Friday, April 2, 2010

Day 8: Willemstad Curacao

Good Friday, April 2nd

With a day of rest and a good night's sleep behind us, we both woke up before six o'clock, got dressed and went up on deck to watch us dock at Willemstead. The city is really colorful and different than any of the other Caribbean ports we'd seen. It is arranged around St. Anna's Bay and all of the houses are painted in different pastel shades.

After watching the docking we walked down to the buffet and had breakfast. Then we made a quick trip back to our room and headed off the ship to explore the town at around 8:30.

Our first stop was, you guessed it, a Fort. The fort on the west side of St. Anna's Bay, the portion of the city named Otrobanda, is called Fort Rif. However, the only thing fort-like about it are the walls. Inside it's been turned into a modern shopping center with scores of restaurants, bars and shops. We climbed to the top of the wall and walked around it, just to get a feel for the view up and down the coast. Then we took off for the city.

The two halves of the city are connected by a pontoon bridge for foot traffic (named Queen Emma's bridge) and a really high arched bridge (Queen Julianna) for motor traffic. At least ten times a day the pontoon bridge swings out of the way so that boat traffic can get through into the main portion of St. Anna's bay.

We crossed the pontoon bridge and started walking through the eastern of Punda portion of the town. The first thing we saw was the floating market. These are boats who pull up to the wharf on the north side of down and sell local produce. There was a lot of tropical fruits as well as large bananas and other produce that I didn't recognize.

There weren't a lot of crowds (locals or tourists), probably because it was a holiday. Many of the shops in the tourist core of downtown were closed for Good Friday, and the rest were closing early at 2:00 pm. There were even fewer people when we went out of the city.

Neither of us especially wanted to look through the tourist shops so we started walking out of town following one of the arms of St. Anna's Bay and then one of the main streets. We first passed a Pentecostal storefront church. We looked inside and saw that there was only one person in the seats. While we were standing there, a woman walked up and invited us to the Good Friday service that started in a few minutes. However, the service was in Spanish, so we didn't go in. We passed a Methodist church, which seemed to be full, but the service was already going, and a Catholic church which didn't have anything happening.

As we kept walking the houses got smaller and less well tended, but were still painted pastel colors. We walked by a graveyard but couldn't get in. After about two miles, the houses petered out and it looked like we were entering a rural and industrial area. (There are a lot of oil wells and oil tanks all over the island. The island is only 35 miles off of the coast of Venezuela, so I assume that they are tapping the same deposits).

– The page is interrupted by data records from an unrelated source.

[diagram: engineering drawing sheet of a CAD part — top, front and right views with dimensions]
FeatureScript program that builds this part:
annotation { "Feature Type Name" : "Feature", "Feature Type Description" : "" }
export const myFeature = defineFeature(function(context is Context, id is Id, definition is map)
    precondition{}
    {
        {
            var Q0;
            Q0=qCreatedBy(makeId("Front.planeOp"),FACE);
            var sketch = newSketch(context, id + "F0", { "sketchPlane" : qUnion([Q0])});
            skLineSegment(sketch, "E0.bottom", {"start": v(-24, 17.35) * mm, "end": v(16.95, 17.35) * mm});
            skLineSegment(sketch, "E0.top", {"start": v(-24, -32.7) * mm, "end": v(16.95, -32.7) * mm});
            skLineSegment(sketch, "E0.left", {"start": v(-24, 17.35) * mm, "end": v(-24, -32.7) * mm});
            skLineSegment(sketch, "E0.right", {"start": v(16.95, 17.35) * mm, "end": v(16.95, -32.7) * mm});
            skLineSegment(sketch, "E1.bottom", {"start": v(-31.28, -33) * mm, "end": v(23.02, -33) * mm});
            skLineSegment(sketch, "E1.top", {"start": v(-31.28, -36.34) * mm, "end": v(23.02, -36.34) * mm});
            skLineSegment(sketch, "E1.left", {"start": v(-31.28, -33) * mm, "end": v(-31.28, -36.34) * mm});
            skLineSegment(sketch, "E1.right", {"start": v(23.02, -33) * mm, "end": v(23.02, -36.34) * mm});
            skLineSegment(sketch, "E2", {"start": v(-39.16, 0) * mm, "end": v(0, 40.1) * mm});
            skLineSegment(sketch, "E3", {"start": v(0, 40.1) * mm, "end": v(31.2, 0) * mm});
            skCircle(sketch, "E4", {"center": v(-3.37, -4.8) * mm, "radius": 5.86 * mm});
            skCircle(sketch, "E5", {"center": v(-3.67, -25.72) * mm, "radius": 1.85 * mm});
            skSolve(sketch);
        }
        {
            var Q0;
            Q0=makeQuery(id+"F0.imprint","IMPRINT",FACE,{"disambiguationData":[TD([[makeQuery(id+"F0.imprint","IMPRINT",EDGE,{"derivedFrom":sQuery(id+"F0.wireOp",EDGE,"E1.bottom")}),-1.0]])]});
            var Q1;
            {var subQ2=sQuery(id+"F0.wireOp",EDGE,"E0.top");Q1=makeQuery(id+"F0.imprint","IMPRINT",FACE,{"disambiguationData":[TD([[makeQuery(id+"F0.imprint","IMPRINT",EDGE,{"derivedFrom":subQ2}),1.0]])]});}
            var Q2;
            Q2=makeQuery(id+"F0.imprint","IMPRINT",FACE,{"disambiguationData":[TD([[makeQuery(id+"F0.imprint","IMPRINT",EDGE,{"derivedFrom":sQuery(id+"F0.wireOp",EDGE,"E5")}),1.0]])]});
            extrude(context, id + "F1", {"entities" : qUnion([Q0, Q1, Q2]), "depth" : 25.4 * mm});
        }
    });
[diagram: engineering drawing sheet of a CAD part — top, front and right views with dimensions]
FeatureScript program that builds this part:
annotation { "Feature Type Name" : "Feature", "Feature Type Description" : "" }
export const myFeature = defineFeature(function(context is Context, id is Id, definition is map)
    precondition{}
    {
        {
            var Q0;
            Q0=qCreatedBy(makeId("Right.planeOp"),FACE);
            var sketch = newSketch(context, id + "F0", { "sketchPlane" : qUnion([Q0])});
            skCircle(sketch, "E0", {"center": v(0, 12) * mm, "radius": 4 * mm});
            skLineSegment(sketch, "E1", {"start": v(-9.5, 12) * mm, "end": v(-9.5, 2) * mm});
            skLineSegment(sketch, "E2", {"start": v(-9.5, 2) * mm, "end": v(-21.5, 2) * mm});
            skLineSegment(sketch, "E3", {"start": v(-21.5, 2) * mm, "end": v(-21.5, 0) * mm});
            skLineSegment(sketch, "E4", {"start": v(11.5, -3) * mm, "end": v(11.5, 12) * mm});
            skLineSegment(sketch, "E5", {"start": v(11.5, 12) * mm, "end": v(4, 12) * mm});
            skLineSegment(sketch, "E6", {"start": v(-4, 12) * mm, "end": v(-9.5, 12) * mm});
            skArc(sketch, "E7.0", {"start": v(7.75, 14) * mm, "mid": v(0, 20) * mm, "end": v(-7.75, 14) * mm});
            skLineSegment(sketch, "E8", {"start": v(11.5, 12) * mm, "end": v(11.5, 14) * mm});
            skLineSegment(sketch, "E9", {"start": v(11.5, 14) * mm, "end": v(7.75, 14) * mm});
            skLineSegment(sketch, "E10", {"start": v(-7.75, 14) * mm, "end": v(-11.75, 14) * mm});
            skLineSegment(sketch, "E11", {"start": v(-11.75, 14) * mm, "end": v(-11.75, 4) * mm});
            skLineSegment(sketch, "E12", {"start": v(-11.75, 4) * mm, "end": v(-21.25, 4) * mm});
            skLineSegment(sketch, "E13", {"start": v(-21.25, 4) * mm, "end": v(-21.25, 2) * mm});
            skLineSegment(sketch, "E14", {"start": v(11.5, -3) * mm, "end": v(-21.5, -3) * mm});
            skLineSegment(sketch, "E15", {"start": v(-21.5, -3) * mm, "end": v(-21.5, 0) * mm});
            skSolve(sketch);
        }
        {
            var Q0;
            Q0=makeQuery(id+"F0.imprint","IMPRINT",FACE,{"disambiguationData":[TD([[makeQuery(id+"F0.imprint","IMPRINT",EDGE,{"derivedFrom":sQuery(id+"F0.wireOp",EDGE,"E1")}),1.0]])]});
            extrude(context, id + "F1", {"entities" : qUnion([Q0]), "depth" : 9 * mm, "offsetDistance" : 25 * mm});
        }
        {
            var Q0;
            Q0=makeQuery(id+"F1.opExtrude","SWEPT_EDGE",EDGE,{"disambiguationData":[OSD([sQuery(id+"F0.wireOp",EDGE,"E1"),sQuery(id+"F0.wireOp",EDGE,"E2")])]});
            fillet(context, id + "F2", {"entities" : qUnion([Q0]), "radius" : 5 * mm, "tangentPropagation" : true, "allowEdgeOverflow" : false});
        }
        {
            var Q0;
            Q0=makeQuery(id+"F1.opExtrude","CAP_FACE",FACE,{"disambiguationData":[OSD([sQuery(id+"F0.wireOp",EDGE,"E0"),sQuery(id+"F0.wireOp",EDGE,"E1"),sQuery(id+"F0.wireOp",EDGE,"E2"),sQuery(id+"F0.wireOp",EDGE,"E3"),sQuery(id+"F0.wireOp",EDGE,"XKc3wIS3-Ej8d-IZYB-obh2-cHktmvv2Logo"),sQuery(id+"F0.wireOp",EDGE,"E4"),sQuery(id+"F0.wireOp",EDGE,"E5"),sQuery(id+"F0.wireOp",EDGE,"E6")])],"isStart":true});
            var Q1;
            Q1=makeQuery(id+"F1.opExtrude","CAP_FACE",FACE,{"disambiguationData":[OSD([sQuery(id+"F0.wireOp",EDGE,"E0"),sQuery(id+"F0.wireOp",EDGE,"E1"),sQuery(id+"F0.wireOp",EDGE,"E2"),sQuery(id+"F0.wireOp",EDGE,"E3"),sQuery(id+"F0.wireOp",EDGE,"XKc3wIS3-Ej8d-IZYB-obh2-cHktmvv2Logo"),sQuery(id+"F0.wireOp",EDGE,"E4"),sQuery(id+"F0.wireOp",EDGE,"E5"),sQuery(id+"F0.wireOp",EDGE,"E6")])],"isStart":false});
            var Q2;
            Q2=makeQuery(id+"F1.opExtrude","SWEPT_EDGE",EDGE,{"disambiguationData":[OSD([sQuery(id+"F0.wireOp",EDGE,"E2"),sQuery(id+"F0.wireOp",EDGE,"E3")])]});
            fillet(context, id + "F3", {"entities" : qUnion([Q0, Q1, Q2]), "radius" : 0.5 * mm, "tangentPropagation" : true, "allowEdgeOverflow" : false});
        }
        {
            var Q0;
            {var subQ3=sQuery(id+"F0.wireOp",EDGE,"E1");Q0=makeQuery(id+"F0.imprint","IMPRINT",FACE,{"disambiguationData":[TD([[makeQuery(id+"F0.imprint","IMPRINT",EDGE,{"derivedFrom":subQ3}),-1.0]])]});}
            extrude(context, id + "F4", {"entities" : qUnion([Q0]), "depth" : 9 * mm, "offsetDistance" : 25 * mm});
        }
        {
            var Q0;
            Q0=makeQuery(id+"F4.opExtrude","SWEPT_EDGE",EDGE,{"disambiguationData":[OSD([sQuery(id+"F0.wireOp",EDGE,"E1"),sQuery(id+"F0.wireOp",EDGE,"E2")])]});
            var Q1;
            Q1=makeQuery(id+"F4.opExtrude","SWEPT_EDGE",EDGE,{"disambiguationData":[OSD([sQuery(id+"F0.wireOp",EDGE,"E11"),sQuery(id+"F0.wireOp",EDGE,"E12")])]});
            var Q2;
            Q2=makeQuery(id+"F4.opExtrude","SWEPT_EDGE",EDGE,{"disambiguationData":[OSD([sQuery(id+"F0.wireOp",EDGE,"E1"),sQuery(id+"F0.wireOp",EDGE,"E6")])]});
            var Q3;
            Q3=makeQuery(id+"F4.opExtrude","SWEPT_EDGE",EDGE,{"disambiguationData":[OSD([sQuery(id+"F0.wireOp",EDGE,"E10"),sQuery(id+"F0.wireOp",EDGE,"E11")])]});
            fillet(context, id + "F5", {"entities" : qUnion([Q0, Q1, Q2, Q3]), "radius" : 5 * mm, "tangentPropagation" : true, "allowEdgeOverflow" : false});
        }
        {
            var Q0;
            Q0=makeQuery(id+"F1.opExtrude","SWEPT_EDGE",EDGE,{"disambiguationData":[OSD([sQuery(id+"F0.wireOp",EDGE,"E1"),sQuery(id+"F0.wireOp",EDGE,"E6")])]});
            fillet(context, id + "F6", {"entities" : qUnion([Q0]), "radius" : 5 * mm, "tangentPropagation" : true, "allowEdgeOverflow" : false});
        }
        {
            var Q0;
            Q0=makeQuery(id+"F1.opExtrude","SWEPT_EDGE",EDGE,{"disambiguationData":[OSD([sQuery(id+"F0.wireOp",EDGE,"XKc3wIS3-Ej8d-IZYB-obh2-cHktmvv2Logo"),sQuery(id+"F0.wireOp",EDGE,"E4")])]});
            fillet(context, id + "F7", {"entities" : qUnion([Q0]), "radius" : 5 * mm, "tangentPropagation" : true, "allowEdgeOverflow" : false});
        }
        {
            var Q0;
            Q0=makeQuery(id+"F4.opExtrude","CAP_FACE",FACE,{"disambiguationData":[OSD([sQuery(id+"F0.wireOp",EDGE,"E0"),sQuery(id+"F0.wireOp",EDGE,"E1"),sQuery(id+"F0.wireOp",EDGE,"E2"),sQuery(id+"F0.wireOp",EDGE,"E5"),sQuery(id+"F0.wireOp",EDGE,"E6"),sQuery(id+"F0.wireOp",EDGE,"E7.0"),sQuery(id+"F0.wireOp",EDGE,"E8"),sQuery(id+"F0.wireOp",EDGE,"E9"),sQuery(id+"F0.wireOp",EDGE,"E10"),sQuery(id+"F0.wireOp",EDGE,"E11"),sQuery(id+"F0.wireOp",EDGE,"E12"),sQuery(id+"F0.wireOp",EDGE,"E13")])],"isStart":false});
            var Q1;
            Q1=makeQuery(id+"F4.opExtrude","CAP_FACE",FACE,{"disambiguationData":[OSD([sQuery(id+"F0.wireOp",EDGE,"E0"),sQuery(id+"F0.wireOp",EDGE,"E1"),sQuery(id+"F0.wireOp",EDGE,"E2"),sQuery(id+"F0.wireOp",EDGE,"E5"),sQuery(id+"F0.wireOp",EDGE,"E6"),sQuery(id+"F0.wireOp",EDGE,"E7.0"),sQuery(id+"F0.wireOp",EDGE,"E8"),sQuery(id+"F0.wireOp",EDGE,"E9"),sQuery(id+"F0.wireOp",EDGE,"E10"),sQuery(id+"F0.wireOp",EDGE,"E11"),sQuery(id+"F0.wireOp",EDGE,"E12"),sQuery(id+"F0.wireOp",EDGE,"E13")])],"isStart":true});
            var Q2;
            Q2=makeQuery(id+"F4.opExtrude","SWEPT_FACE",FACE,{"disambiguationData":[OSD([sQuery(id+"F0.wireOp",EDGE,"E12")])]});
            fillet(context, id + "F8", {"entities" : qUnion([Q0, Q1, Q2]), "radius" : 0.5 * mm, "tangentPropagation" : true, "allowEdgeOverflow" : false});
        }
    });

Once we ran out of houses we turned right and kept going until we got to the ocean. The entire south-east coast of Curacao is an underwater marine park, but the beach is almost non existent. There is also no public access per-se. According to my guidebook, you can go into the resorts lining this section of the island and pay to snorkel there.

We didn't do that, but as we walked back toward town, we found several abandoned houses and we were able to get to the beach by walking through their property. The houses that are not abandoned are all just pristine. I imagine that it costs a lot to restore some of these old places. (Many of them are UNESCO World Heratige buildings, so you probably can't tear them down and put up a modern building.)

When we got back to the center of town we walked around the other fort, Fort Amsterdam. This is still very much in use as a governmental and police building. It doesn't look at all like an old fort; its walls have all been painted a nice pastel yellow.

After the fort, we walked though the tourist section of Punda and then crossed the pontoon bridge once again. We stopped in a cafe on Howard Johnson's square (right in front of the Howard Johnson's Hotel and Casino) and rested our feet for a bit. While we were sitting there, a yacht needed to get into the inner harbor, so they moved the pontoon bridge, which was kind of interesting.

After catching our breath and resting our feet, we decided to walk in the opposite direction and explore Otrobanda. This is not a tourist section of town. We walked down the main street looking in the shops and taking pictures of the buildings.

Eventually we came to a Christian college and another Catholic cathedral. Inside, in one corner of the curch there were about 25 old women holding a Good Friday service. We listened for a few minutes but really couldn't understand anything.

After leaving the church we found another large cemetery, filled entirely with crypts. I think maybe they don't do underground burials because the ground is rock, but I don't know. We certainly weren't at sea-level, like New Orleans.

Across from the cemetery was a supermarket and we went in and bought some Diet Coke for our stateroom. Because this wasn't in a tourist area, they really didn't know what to do with our American money (and we hadn't changed any into Florins). The supermarket was run by a Chinese family and their young son tried to figure out the conversion rate. Finally the mom just said "they're about a dollar" and so we handed over four ones.

By now it was almost twelve-thirty and we'd been walking for almost four hours and we were both hot and sweaty. When be got back on board we went to the buffet and drank ice-tea after ice-tea. Then we had a little lunch and went to our cabin for reading and a nap.

Next stop, Aruba and some more snorkeling.